Records supplied: Begin

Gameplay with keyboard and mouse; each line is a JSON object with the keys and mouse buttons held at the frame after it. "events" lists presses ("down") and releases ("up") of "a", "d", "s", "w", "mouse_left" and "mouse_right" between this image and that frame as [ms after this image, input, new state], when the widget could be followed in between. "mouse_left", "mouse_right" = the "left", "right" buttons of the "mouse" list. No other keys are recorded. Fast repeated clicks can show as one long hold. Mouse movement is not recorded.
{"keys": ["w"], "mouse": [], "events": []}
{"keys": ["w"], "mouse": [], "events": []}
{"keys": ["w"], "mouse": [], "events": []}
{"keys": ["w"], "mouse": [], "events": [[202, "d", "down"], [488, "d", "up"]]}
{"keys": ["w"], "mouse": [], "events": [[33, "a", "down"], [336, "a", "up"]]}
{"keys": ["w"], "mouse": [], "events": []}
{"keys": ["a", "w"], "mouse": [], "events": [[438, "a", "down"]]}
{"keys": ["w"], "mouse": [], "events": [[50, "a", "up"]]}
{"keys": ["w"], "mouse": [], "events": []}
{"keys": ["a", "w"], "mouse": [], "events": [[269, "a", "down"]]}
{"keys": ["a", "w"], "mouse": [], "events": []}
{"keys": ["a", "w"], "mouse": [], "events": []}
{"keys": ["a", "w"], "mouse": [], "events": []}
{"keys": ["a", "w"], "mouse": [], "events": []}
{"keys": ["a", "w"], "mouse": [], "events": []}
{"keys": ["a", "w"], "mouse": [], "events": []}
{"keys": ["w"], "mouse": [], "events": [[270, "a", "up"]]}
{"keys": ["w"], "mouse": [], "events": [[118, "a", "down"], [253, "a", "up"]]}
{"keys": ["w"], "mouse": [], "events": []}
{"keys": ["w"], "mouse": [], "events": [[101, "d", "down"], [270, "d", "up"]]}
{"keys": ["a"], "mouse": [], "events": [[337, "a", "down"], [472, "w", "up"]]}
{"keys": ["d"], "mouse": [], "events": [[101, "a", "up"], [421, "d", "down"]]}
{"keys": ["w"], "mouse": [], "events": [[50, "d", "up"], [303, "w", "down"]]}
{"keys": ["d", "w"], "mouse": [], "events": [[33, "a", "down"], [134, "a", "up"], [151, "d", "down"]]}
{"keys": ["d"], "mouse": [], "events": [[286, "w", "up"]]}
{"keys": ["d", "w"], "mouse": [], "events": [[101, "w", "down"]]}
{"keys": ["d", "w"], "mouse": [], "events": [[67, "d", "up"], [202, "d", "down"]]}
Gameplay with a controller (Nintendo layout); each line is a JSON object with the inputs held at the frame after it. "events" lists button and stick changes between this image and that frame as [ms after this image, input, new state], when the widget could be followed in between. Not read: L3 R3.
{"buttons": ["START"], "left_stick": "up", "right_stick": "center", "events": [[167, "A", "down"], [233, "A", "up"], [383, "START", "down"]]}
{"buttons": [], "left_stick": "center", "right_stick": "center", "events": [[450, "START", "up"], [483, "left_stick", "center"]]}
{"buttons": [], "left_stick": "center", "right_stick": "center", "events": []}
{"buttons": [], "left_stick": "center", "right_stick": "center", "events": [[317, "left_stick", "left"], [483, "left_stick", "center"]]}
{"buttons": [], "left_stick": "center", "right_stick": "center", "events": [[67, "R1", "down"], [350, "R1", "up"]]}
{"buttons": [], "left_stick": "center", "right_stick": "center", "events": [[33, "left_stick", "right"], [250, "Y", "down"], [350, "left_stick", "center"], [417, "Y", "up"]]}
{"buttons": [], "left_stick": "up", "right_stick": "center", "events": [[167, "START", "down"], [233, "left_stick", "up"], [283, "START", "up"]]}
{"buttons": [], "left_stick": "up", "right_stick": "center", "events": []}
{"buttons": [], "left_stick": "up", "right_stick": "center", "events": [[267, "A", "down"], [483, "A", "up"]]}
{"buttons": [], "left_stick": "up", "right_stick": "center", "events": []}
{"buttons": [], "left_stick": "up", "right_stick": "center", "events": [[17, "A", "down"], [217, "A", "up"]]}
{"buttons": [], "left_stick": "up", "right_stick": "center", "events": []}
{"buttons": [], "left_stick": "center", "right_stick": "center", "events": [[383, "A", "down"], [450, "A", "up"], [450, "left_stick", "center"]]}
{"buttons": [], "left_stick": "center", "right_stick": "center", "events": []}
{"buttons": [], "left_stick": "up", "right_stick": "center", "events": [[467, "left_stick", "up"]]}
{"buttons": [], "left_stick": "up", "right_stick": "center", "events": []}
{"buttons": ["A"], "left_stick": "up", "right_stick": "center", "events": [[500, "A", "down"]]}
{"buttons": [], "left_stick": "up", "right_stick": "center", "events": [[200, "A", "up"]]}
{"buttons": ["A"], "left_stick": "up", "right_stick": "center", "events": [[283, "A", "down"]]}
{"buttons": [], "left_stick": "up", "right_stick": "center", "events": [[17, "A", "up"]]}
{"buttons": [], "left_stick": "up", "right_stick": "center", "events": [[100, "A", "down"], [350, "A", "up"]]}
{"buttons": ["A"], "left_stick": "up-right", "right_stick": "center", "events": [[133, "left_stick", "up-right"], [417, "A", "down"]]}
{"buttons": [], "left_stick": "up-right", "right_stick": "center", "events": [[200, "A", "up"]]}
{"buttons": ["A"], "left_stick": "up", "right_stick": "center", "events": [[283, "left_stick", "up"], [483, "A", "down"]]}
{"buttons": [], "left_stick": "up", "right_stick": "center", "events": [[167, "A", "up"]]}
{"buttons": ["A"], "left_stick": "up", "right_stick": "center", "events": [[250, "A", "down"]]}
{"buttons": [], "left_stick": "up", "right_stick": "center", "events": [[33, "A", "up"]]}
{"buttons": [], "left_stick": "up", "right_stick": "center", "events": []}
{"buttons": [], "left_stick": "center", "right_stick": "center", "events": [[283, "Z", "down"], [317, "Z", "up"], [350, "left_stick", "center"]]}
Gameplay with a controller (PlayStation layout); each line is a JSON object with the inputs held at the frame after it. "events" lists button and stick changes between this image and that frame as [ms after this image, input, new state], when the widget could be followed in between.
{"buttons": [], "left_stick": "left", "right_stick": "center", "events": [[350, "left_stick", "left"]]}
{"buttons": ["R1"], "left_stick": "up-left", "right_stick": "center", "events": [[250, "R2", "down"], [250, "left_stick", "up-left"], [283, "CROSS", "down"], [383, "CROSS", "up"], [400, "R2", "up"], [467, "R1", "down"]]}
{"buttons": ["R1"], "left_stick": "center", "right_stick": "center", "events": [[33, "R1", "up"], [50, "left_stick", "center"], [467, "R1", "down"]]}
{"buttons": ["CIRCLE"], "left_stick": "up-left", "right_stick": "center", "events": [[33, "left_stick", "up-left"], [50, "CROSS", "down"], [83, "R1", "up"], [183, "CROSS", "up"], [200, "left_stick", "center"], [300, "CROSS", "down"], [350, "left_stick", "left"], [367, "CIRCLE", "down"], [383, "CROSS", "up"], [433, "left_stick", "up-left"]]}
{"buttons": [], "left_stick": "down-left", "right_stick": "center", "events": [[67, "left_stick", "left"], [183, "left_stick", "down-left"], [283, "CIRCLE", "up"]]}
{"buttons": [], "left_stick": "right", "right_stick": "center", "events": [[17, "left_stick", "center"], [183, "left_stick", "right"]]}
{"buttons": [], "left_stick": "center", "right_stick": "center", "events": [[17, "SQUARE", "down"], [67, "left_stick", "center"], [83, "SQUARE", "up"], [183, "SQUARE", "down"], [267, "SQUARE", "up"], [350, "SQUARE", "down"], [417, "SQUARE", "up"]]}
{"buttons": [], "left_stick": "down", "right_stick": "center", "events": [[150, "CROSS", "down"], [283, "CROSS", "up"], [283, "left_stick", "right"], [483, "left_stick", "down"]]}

Records supplied: End

**About this exercise**
Go through the entries above, and wherever a line holds the word "START", copy that line.

**Answer section**
{"buttons": ["START"], "left_stick": "up", "right_stick": "center", "events": [[167, "A", "down"], [233, "A", "up"], [383, "START", "down"]]}
{"buttons": [], "left_stick": "center", "right_stick": "center", "events": [[450, "START", "up"], [483, "left_stick", "center"]]}
{"buttons": [], "left_stick": "up", "right_stick": "center", "events": [[167, "START", "down"], [233, "left_stick", "up"], [283, "START", "up"]]}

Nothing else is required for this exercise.